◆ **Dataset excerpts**
● ● ● ● ● ● ●

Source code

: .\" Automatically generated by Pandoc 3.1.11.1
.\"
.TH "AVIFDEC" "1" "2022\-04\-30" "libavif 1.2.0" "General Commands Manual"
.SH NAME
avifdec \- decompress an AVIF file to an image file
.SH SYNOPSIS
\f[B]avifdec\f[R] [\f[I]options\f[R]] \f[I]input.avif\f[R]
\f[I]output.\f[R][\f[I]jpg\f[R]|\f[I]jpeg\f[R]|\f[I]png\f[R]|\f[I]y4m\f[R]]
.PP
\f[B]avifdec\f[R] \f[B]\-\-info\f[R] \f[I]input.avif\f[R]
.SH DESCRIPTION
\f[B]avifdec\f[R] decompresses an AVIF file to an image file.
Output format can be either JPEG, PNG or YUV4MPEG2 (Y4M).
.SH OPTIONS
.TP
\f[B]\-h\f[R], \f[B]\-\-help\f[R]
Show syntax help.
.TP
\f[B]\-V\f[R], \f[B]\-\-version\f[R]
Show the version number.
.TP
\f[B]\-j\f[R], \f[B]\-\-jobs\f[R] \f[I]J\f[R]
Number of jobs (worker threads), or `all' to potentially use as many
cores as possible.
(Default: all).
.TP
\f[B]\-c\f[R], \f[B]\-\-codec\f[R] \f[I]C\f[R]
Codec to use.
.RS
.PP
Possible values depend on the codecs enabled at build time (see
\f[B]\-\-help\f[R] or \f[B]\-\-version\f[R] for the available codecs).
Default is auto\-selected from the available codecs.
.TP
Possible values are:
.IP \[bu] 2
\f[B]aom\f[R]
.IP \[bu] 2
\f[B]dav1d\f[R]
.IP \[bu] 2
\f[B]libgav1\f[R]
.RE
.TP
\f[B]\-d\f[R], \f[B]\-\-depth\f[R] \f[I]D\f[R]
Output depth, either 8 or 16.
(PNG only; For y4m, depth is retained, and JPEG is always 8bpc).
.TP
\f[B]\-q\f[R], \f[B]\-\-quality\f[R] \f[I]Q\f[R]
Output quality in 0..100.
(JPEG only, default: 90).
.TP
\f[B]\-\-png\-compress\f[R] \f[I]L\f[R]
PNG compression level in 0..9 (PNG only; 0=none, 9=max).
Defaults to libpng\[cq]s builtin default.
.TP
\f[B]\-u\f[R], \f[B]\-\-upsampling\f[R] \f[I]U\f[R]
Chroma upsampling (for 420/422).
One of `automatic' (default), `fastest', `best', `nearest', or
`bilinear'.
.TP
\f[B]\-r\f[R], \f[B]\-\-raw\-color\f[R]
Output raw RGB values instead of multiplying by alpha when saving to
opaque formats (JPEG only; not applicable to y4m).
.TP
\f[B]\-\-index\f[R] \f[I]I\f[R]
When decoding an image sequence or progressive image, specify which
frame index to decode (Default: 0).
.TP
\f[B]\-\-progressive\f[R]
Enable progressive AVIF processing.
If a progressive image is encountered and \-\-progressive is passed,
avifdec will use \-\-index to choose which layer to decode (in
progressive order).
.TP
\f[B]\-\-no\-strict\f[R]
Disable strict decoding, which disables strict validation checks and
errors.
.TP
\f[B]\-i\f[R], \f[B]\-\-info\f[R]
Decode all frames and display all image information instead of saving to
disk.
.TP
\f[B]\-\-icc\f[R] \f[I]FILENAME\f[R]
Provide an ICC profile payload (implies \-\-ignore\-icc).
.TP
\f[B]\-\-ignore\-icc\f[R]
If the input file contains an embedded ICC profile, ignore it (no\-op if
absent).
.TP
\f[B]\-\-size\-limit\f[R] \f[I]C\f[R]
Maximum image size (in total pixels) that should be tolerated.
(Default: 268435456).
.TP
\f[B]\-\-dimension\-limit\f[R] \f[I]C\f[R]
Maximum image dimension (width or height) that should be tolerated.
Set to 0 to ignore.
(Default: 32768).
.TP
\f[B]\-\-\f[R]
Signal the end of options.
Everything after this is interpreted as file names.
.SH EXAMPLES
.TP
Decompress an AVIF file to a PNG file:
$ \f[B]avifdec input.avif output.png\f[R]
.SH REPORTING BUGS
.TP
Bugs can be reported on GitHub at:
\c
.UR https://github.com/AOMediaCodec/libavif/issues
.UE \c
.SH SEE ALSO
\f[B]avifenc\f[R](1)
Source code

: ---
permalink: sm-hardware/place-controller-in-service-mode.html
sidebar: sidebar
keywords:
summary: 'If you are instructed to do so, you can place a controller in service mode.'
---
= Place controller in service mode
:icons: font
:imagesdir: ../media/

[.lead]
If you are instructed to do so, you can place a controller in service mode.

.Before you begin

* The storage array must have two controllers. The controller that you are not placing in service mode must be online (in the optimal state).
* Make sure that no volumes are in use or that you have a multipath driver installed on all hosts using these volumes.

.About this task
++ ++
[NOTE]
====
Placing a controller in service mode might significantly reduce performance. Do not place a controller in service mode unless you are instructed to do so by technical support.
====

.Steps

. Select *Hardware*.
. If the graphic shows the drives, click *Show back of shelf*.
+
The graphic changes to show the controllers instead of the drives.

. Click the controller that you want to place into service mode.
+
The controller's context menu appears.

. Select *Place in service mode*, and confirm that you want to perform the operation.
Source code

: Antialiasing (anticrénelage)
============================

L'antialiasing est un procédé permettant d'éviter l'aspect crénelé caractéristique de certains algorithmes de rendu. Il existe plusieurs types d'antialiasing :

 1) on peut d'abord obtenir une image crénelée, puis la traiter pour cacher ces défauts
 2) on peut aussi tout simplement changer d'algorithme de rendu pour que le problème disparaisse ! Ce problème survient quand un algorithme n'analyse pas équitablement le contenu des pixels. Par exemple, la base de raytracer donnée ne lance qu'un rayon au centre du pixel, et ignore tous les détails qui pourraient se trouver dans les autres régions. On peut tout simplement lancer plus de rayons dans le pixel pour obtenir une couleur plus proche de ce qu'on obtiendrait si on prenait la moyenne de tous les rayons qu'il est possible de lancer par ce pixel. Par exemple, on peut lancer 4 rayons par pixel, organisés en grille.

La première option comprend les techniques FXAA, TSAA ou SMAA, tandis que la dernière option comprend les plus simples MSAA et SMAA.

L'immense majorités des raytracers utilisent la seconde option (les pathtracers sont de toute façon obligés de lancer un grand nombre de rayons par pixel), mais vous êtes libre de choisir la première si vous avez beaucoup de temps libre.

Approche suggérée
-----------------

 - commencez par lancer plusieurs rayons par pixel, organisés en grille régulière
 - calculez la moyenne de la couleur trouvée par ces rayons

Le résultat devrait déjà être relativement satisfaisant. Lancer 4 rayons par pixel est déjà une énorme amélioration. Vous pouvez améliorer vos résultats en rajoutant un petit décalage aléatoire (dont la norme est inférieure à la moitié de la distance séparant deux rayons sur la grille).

● ● ● ● ● ● ●

◆ **Work request**
Please repeat every record above word for word.

◆ **Expected answer**
Source code

: .\" Automatically generated by Pandoc 3.1.11.1
.\"
.TH "AVIFDEC" "1" "2022\-04\-30" "libavif 1.2.0" "General Commands Manual"
.SH NAME
avifdec \- decompress an AVIF file to an image file
.SH SYNOPSIS
\f[B]avifdec\f[R] [\f[I]options\f[R]] \f[I]input.avif\f[R]
\f[I]output.\f[R][\f[I]jpg\f[R]|\f[I]jpeg\f[R]|\f[I]png\f[R]|\f[I]y4m\f[R]]
.PP
\f[B]avifdec\f[R] \f[B]\-\-info\f[R] \f[I]input.avif\f[R]
.SH DESCRIPTION
\f[B]avifdec\f[R] decompresses an AVIF file to an image file.
Output format can be either JPEG, PNG or YUV4MPEG2 (Y4M).
.SH OPTIONS
.TP
\f[B]\-h\f[R], \f[B]\-\-help\f[R]
Show syntax help.
.TP
\f[B]\-V\f[R], \f[B]\-\-version\f[R]
Show the version number.
.TP
\f[B]\-j\f[R], \f[B]\-\-jobs\f[R] \f[I]J\f[R]
Number of jobs (worker threads), or `all' to potentially use as many
cores as possible.
(Default: all).
.TP
\f[B]\-c\f[R], \f[B]\-\-codec\f[R] \f[I]C\f[R]
Codec to use.
.RS
.PP
Possible values depend on the codecs enabled at build time (see
\f[B]\-\-help\f[R] or \f[B]\-\-version\f[R] for the available codecs).
Default is auto\-selected from the available codecs.
.TP
Possible values are:
.IP \[bu] 2
\f[B]aom\f[R]
.IP \[bu] 2
\f[B]dav1d\f[R]
.IP \[bu] 2
\f[B]libgav1\f[R]
.RE
.TP
\f[B]\-d\f[R], \f[B]\-\-depth\f[R] \f[I]D\f[R]
Output depth, either 8 or 16.
(PNG only; For y4m, depth is retained, and JPEG is always 8bpc).
.TP
\f[B]\-q\f[R], \f[B]\-\-quality\f[R] \f[I]Q\f[R]
Output quality in 0..100.
(JPEG only, default: 90).
.TP
\f[B]\-\-png\-compress\f[R] \f[I]L\f[R]
PNG compression level in 0..9 (PNG only; 0=none, 9=max).
Defaults to libpng\[cq]s builtin default.
.TP
\f[B]\-u\f[R], \f[B]\-\-upsampling\f[R] \f[I]U\f[R]
Chroma upsampling (for 420/422).
One of `automatic' (default), `fastest', `best', `nearest', or
`bilinear'.
.TP
\f[B]\-r\f[R], \f[B]\-\-raw\-color\f[R]
Output raw RGB values instead of multiplying by alpha when saving to
opaque formats (JPEG only; not applicable to y4m).
.TP
\f[B]\-\-index\f[R] \f[I]I\f[R]
When decoding an image sequence or progressive image, specify which
frame index to decode (Default: 0).
.TP
\f[B]\-\-progressive\f[R]
Enable progressive AVIF processing.
If a progressive image is encountered and \-\-progressive is passed,
avifdec will use \-\-index to choose which layer to decode (in
progressive order).
.TP
\f[B]\-\-no\-strict\f[R]
Disable strict decoding, which disables strict validation checks and
errors.
.TP
\f[B]\-i\f[R], \f[B]\-\-info\f[R]
Decode all frames and display all image information instead of saving to
disk.
.TP
\f[B]\-\-icc\f[R] \f[I]FILENAME\f[R]
Provide an ICC profile payload (implies \-\-ignore\-icc).
.TP
\f[B]\-\-ignore\-icc\f[R]
If the input file contains an embedded ICC profile, ignore it (no\-op if
absent).
.TP
\f[B]\-\-size\-limit\f[R] \f[I]C\f[R]
Maximum image size (in total pixels) that should be tolerated.
(Default: 268435456).
.TP
\f[B]\-\-dimension\-limit\f[R] \f[I]C\f[R]
Maximum image dimension (width or height) that should be tolerated.
Set to 0 to ignore.
(Default: 32768).
.TP
\f[B]\-\-\f[R]
Signal the end of options.
Everything after this is interpreted as file names.
.SH EXAMPLES
.TP
Decompress an AVIF file to a PNG file:
$ \f[B]avifdec input.avif output.png\f[R]
.SH REPORTING BUGS
.TP
Bugs can be reported on GitHub at:
\c
.UR https://github.com/AOMediaCodec/libavif/issues
.UE \c
.SH SEE ALSO
\f[B]avifenc\f[R](1)
Source code

: ---
permalink: sm-hardware/place-controller-in-service-mode.html
sidebar: sidebar
keywords:
summary: 'If you are instructed to do so, you can place a controller in service mode.'
---
= Place controller in service mode
:icons: font
:imagesdir: ../media/

[.lead]
If you are instructed to do so, you can place a controller in service mode.

.Before you begin

* The storage array must have two controllers. The controller that you are not placing in service mode must be online (in the optimal state).
* Make sure that no volumes are in use or that you have a multipath driver installed on all hosts using these volumes.

.About this task
++ ++
[NOTE]
====
Placing a controller in service mode might significantly reduce performance. Do not place a controller in service mode unless you are instructed to do so by technical support.
====

.Steps

. Select *Hardware*.
. If the graphic shows the drives, click *Show back of shelf*.
+
The graphic changes to show the controllers instead of the drives.

. Click the controller that you want to place into service mode.
+
The controller's context menu appears.

. Select *Place in service mode*, and confirm that you want to perform the operation.
Source code

: Antialiasing (anticrénelage)
============================

L'antialiasing est un procédé permettant d'éviter l'aspect crénelé caractéristique de certains algorithmes de rendu. Il existe plusieurs types d'antialiasing :

 1) on peut d'abord obtenir une image crénelée, puis la traiter pour cacher ces défauts
 2) on peut aussi tout simplement changer d'algorithme de rendu pour que le problème disparaisse ! Ce problème survient quand un algorithme n'analyse pas équitablement le contenu des pixels. Par exemple, la base de raytracer donnée ne lance qu'un rayon au centre du pixel, et ignore tous les détails qui pourraient se trouver dans les autres régions. On peut tout simplement lancer plus de rayons dans le pixel pour obtenir une couleur plus proche de ce qu'on obtiendrait si on prenait la moyenne de tous les rayons qu'il est possible de lancer par ce pixel. Par exemple, on peut lancer 4 rayons par pixel, organisés en grille.

La première option comprend les techniques FXAA, TSAA ou SMAA, tandis que la dernière option comprend les plus simples MSAA et SMAA.

L'immense majorités des raytracers utilisent la seconde option (les pathtracers sont de toute façon obligés de lancer un grand nombre de rayons par pixel), mais vous êtes libre de choisir la première si vous avez beaucoup de temps libre.

Approche suggérée
-----------------

 - commencez par lancer plusieurs rayons par pixel, organisés en grille régulière
 - calculez la moyenne de la couleur trouvée par ces rayons

Le résultat devrait déjà être relativement satisfaisant. Lancer 4 rayons par pixel est déjà une énorme amélioration. Vous pouvez améliorer vos résultats en rajoutant un petit décalage aléatoire (dont la norme est inférieure à la moitié de la distance séparant deux rayons sur la grille).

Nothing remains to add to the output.